Il est donc possible d’utiliser le biogaz comme carburant, mais encore plus intéressant de l’épurer -entre autres- de son CO2 afin d’améliorer son rendement. Ce gaz raffiné, appelé Biométhane, peut être utilisé soit comme carburant, soit être injecté dans le réseau de distribution du gaz naturel.
La méthanisation peut provenir de plusieurs secteurs d’activité. Par exemple, dans l’agriculture, qui représente un quart de la totalité du biogaz créé en France.
La méthanisation des déchets verts et de l’industrie agro-alimentaire, une aubaine ?
C’est en tout cas le pari qu’ont pris nos dirigeants, avec un objectif affiché de 10% de part d’énergie renouvelable dans le réseau d’ici 2030 : c’est un des objectifs de la loi de transition énergétique de 2015.
Cela permet de valoriser des déchets qui, de toutes façons, se décomposeraient à l’air libre. Contrairement au gaz naturel qui, à l’échelle humaine du moins, est une ressource fossile relachant dans l’atmosphère des éléments qui ne s’y trouvaient pas précédemment ; les biogaz utilisent des composés qui y étaient déjà présents et se sont retrouvés captés par des plantes lors du cycle du carbone.

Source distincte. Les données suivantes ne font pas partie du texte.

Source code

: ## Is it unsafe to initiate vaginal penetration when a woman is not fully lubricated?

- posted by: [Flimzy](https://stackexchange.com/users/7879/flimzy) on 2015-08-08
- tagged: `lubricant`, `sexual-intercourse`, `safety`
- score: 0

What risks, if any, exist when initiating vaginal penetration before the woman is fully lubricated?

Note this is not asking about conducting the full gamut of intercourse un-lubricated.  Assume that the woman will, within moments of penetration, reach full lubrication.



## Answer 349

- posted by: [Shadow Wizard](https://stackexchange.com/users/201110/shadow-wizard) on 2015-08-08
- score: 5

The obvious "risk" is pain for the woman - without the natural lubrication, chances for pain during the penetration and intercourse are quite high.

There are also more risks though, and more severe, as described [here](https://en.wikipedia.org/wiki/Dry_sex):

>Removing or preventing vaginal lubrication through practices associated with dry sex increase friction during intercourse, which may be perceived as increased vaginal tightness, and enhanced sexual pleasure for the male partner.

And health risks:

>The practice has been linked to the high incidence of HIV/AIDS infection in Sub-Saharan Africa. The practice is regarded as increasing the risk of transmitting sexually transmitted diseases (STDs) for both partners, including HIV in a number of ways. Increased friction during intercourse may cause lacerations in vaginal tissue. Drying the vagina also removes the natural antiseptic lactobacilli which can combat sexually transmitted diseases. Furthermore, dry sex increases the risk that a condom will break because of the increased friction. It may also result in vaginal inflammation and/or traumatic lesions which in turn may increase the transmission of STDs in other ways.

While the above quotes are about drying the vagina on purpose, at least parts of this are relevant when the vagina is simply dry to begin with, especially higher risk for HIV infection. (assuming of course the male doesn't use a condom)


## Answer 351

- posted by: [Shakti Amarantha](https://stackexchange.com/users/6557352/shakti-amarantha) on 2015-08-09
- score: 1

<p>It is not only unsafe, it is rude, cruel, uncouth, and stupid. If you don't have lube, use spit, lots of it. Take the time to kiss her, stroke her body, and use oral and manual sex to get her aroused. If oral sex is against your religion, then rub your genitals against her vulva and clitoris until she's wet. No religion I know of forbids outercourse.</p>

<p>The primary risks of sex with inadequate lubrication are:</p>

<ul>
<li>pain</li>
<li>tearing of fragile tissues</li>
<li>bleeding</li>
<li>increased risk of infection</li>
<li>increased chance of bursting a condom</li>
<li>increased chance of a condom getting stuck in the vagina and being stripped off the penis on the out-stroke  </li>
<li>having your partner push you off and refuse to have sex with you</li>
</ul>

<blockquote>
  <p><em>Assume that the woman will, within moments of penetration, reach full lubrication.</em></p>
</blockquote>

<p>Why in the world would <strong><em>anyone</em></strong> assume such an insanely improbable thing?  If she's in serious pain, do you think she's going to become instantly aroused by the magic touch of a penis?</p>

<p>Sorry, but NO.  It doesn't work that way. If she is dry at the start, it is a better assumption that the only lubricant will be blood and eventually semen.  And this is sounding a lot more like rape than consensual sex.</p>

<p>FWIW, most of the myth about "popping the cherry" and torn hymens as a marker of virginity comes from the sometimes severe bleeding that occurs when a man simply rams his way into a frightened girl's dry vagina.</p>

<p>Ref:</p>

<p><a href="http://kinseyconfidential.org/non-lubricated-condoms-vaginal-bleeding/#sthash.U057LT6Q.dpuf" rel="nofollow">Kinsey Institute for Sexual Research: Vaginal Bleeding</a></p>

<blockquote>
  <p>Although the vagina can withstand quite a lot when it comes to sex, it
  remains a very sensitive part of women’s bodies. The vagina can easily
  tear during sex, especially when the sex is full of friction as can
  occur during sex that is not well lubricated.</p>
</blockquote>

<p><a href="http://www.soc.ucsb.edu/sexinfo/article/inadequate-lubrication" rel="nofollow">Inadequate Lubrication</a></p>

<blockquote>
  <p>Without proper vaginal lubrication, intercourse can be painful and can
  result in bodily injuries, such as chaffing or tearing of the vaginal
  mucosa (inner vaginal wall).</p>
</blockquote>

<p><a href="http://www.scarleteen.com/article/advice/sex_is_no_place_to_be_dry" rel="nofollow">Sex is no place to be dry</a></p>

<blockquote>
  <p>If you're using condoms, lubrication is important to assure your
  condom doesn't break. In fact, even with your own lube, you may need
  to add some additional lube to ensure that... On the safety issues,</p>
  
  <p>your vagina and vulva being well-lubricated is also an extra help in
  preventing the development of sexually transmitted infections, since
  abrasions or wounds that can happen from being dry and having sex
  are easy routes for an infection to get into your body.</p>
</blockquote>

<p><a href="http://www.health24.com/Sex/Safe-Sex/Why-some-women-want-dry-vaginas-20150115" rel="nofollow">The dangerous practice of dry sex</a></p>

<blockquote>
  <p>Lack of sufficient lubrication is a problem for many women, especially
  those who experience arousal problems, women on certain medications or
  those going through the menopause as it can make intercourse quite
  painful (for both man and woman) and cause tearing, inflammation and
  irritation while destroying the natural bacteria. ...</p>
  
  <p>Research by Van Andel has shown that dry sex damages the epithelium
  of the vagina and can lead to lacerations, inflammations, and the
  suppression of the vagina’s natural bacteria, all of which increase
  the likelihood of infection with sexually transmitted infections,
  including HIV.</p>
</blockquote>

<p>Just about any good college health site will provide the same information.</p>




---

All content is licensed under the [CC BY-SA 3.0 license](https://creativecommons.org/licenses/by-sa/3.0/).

Ce recyclage semble par ailleurs complet : les déchets verts des municipalités comme le lisier des élevages porcins produisent à la fois de l’énergie et de l’engrais, qui servira à fertiliser de nouveaux plants, ce qui se rapproche d’une économie circulaire.
Au complément de revenus (par la revente d’électricité) pour les agriculteurs s’ajoute une capacité de produire par eux-mêmes un fertilisant de qualité, ce qui leur donne une plus grande autonomie.

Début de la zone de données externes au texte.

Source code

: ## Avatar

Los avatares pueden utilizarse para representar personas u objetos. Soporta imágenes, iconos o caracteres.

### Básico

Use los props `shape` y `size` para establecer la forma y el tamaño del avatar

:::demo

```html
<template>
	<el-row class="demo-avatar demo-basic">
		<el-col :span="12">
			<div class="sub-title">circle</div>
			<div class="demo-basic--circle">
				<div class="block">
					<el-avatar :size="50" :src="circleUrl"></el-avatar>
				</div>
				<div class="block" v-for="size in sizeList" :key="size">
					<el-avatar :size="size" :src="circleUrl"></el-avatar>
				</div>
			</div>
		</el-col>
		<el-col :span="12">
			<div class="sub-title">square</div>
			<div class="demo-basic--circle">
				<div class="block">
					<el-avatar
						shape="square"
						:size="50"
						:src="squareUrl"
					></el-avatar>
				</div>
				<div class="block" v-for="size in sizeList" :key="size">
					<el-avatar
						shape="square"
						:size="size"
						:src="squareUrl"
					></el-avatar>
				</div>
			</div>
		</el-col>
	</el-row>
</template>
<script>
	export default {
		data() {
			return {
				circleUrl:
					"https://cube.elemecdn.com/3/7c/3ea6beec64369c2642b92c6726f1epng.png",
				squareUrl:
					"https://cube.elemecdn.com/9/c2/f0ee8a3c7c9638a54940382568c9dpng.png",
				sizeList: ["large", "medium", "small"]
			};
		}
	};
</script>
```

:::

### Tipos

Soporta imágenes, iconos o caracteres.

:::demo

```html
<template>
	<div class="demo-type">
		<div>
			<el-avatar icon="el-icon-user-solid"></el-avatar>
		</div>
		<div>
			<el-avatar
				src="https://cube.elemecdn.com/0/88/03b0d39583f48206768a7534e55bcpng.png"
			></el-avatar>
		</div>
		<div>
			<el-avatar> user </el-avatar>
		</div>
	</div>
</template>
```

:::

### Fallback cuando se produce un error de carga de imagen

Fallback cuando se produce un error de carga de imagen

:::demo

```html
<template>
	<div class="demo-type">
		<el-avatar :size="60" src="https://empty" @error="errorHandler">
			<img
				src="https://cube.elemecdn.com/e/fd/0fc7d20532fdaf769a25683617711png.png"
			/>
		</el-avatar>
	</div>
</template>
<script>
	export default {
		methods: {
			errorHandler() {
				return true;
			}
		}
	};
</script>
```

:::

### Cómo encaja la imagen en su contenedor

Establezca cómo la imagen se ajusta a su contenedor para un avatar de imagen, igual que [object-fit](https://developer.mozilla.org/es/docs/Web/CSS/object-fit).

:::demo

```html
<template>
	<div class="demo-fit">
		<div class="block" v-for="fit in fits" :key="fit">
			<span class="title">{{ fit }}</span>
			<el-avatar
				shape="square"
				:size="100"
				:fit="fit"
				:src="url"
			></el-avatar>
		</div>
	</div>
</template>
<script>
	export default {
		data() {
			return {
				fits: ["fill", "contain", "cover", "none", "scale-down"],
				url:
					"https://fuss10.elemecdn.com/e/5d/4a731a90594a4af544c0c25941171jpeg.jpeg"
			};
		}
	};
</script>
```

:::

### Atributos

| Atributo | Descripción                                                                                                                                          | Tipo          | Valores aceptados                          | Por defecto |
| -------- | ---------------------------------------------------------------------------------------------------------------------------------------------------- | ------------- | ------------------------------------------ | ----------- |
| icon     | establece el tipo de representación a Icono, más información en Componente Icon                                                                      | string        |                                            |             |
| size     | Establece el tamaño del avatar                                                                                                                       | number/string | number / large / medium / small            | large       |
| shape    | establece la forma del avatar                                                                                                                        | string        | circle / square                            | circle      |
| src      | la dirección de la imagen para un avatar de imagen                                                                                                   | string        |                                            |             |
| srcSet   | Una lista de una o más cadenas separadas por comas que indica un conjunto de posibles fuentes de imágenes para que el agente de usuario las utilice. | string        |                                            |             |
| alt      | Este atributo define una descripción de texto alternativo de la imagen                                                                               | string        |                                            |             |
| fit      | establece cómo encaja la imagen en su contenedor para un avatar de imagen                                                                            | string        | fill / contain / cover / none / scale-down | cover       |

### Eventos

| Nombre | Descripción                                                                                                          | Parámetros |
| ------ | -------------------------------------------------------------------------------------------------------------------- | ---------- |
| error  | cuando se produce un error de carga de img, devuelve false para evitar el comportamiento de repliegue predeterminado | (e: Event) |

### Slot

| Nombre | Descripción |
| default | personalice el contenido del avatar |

Les projets de méthanisation à partir de déchets verts et de l’agro-industrie sont donc voués à s’accélérer, mais on constate des inégalités de répartition sur le territoire.

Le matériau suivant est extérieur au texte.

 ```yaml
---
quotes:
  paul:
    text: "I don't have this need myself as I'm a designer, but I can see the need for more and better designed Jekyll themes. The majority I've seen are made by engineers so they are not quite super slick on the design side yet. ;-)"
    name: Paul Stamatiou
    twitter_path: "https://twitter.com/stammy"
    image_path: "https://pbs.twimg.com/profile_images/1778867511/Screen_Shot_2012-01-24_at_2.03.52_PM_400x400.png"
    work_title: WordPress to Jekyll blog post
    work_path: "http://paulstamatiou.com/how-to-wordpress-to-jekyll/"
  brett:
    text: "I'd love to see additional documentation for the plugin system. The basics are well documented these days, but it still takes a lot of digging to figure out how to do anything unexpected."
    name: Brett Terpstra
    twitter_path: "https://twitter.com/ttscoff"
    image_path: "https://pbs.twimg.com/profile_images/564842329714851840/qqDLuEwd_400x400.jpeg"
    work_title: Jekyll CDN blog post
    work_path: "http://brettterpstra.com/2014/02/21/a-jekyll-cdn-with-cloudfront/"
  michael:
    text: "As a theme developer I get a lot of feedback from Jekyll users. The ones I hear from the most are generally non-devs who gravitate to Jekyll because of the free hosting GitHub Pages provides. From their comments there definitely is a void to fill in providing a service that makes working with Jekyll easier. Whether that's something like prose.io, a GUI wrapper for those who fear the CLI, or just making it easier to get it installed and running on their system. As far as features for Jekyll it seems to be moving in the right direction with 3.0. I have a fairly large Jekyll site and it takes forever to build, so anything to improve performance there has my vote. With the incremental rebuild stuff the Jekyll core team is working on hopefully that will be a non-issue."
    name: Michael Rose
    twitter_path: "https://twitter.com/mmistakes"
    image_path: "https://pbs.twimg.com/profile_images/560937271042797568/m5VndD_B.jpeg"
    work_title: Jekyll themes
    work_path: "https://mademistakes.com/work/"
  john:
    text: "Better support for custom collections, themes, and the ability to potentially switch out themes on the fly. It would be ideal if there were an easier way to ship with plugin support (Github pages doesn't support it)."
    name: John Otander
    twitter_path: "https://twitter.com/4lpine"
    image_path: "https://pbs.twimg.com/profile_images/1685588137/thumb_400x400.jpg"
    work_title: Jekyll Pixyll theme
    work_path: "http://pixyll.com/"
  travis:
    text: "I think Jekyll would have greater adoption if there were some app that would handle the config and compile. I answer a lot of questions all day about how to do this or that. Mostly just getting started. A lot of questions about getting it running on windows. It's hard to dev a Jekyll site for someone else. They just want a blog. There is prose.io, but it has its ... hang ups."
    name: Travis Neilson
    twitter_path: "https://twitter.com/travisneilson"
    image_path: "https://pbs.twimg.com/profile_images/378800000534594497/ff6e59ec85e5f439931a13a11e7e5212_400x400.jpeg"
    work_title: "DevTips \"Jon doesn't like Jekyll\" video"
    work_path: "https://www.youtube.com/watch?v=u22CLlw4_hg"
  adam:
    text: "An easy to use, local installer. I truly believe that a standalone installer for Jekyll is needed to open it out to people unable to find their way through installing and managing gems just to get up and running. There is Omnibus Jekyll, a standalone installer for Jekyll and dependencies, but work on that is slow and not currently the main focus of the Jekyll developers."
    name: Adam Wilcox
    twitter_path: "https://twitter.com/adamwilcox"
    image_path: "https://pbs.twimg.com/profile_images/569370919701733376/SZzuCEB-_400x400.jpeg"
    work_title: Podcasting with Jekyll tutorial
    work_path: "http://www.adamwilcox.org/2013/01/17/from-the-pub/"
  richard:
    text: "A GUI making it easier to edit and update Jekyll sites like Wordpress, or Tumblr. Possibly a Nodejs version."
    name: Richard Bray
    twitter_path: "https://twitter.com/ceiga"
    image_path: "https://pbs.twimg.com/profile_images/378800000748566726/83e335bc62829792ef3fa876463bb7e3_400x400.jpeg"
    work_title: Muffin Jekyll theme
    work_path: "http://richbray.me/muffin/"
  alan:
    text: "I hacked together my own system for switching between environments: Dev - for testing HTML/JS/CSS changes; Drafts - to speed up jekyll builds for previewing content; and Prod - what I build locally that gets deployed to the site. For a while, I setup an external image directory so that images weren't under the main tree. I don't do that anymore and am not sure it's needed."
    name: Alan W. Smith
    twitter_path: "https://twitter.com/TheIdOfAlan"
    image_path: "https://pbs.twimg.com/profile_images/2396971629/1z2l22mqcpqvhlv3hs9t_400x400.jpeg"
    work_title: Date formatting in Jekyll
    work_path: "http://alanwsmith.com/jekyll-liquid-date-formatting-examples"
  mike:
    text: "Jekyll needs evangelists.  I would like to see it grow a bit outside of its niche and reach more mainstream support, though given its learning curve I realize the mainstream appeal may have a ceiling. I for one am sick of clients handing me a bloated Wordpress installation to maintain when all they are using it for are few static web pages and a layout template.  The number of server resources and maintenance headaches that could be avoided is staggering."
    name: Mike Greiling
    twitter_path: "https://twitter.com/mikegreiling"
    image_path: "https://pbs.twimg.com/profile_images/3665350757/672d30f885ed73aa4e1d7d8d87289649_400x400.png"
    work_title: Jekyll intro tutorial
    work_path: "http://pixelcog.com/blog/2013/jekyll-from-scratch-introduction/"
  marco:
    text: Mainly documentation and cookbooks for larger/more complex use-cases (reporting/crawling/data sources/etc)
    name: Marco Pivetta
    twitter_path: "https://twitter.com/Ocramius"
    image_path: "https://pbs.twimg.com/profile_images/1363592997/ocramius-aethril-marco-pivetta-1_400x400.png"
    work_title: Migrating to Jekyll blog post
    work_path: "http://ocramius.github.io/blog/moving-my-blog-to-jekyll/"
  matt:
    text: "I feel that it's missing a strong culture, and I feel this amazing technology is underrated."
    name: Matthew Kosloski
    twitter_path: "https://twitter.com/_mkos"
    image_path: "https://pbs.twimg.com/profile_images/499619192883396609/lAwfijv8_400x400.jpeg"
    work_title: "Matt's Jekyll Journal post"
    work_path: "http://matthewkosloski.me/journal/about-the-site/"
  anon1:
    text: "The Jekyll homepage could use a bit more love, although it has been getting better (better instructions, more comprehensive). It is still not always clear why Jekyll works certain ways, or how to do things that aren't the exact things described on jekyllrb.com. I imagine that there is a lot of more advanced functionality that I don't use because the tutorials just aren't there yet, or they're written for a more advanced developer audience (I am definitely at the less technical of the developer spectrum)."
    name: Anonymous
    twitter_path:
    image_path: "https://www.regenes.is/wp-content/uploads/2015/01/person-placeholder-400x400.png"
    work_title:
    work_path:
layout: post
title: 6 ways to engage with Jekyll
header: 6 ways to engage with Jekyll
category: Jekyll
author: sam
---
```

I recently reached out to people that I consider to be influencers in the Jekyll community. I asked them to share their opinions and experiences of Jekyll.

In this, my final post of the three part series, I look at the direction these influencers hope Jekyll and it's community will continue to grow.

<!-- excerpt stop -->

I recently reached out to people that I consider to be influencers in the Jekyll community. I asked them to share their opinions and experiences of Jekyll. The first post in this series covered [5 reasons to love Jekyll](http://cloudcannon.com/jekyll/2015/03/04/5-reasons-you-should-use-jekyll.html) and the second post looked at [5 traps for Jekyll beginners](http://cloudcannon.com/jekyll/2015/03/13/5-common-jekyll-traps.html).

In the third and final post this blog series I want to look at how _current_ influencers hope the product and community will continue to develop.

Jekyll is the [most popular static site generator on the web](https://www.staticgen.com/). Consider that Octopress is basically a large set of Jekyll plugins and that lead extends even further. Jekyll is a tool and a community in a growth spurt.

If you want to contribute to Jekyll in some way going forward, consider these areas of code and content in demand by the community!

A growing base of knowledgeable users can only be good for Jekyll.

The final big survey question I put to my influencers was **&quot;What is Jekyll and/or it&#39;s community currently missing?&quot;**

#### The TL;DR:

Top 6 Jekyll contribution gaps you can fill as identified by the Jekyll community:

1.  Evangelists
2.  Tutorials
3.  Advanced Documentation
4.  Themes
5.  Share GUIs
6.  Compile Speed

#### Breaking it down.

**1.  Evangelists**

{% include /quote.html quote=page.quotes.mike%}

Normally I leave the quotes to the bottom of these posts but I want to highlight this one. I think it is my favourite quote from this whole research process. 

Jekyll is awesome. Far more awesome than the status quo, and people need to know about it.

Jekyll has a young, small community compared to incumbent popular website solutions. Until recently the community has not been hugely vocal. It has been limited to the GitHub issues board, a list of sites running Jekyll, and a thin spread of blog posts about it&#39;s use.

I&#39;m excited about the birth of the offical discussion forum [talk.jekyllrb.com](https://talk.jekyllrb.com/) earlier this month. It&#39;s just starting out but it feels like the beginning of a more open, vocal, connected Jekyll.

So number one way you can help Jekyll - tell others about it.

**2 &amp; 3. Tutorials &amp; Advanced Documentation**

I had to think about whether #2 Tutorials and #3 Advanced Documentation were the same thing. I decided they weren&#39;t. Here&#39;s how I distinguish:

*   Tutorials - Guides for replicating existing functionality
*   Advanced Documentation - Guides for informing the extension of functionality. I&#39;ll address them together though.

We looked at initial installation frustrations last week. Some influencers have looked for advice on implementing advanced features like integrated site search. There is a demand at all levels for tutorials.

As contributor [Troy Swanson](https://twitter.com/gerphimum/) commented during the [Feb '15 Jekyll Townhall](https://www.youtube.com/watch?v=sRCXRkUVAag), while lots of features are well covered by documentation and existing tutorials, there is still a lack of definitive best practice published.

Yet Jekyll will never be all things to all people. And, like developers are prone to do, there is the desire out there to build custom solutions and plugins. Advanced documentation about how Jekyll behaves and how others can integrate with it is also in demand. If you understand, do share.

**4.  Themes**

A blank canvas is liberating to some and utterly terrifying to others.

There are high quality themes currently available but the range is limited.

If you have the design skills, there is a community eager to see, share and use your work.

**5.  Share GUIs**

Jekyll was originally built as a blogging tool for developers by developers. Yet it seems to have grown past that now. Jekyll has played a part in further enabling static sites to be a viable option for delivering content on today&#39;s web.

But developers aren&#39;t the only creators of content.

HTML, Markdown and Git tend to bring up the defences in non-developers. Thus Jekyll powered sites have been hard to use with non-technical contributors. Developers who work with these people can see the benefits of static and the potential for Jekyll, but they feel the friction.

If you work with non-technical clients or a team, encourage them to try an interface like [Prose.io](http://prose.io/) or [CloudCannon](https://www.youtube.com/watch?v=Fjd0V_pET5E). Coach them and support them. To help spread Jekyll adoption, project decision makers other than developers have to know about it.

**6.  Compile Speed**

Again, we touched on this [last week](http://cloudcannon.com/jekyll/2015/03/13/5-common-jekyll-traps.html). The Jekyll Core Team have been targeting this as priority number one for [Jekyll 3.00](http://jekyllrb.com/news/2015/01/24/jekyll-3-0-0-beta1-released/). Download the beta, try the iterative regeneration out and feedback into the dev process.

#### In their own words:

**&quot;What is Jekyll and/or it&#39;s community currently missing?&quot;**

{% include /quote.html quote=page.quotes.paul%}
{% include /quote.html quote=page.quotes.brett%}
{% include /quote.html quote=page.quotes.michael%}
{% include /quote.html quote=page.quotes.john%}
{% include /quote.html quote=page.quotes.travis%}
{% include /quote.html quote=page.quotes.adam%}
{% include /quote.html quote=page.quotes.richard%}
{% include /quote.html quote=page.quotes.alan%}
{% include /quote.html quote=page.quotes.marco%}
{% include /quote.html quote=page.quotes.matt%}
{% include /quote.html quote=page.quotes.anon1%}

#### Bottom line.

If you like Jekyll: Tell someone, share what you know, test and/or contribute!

Un procédé encore largement perfectible
Bien qu’étant plus durable que de continuer à extraire des hydrocarbures de notre terre, la méthanisation artificielle ne va pas sans défauts. Même si elle s’inscrit dans le cycle du carbone, l’intervention humaine enlève des composés de l’atmosphère pour les intégrer dans les sols, ce qui à long terme peut entraîner un surdosage de ces composés et nuire aux cultures. Qui plus est, tous les digestats produits ne se valent pas, et une constante attention doit être portée aux dosages utilisés, à la qualité des sols mais aussi des cours d’eau pour en éviter toute pollution.
Dans le cas des cultures de végétaux, chacun ayant un rendement différent en biogaz, il serait tentant de favoriser la monoculture du plus rentable d’entre eux. Ces végétaux peuvent bien être utilisés à la fois pour la production agricole et celle d’énergie, mais la « libération des énergies renouvelables » peut aussi se faire au prix d’une surface pouvant être utilisée pour l’alimentation : c’est ce qu’on appelle les Cultures Intermédiaires à Vocation Energétique.
D’un point de vue logistique, la méthanisation des déchets agricoles nécessite de nouvelles installations, et plus grand est le méthaniseur, plus rentable est le procédé. Il s’agit donc d’un investissement d’autant plus risqué pour les petites exploitations que son amortissement est dépendant du prix de l’énergie, et donc soumis aux aléas du marché fluctuant pour un petit exploitant.
Ce processus complexe en est donc encore à ses débuts, et il nous appartient de veiller à ce qu’il soit utilisé de la manière la plus respecteuse des sols, des rivières et des lacs, et des agriculteurs. De plus amples informations sont disponibles sur le site de l’Ademe.